Occasionally, one of the girls, in what was considered an act of brazenness and daring, picked up the errant cricket ball and threw it with all her might over the fence, as far from the nearest boy as she could, which always drew a cheer from the boys, none of whom wanted to be the one appointed to chase down a ball thrown back in such a fashio
n by a girl. If no girl threw back the ball, the captain of the Feild ordered one of the boys to retrieve it, a boy who, by his ability to fit through the fence or willingness to scale it, won for himself a kind of fame that, though not to be taken seriously, at least saved him from the obscurity that would otherwise have been his fate.
It had always been my practice to stay far clear of the fence, lest my conspicuous size and solitude make me a target of the boys. I was certainly not unknown to them—I had sometimes heard taunting shouts of “Fielding” from a distance, my name drawn out to “Fieeelllding,” but had always pretended not to hear it, and the girls of Spencer were too terrified of me to draw my attention to it, let alone join in the teasing.

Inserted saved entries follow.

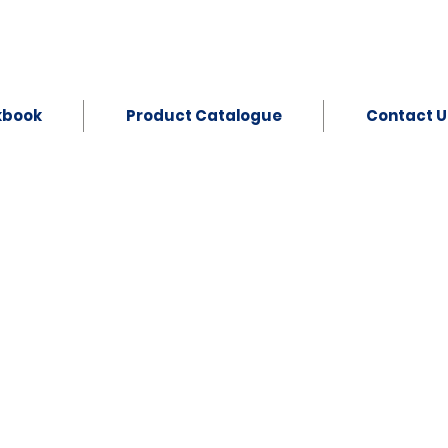
kbook
Product Catalogue
Contact U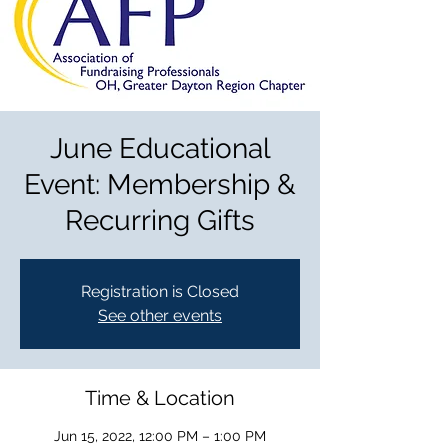
June Educational
Event: Membership &
Recurring Gifts
Registration is Closed
See other events
Time & Location
Jun 15, 2022, 12:00 PM – 1:00 PM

But one day I walked back and forth, looking through the fence at No Girls’ Land, looking, I imagined, because of my size and carriage, like one of the teachers of Spencer whose duty it was to patrol the fence each day. On the third day of my patrol, a group of boys gathered at the fence, at first conferring in whispers among themselves, until one of them spoke up.
“It must be hard,” he said, “finding clothes to fit you.” The boys with him laughed, but I kept walking back and forth. “It’s not as though you can wear your mother’s hand-me-downs, now is it?” They laughed again and were joined by other boys until the fence was a crammed phalanx of blue-blazered boys, the sight of which drew the girls of Spencer who formed a line behind me. The boys and girls stood like two opposing armies, while I walked up and down between them. “I think I saw you last year at the circus,” another of the boys said to more laughter, though the girls looked on in silence.
I stopped walking and, facing the boys, pointed my purely ornamental cane at them, moved it slowly from left to right. “Behold,” I said loudly. “The Lilies of the Feild.” The girls of Spencer all at once burst out laughing and I heard them repeating to each other what I realized with a mixture of glee and dread would be an enduring nickname. I had not expected the other girls to gather round, let alone to laugh at something I said at the expense of the boys who had for so long adored them from a distance.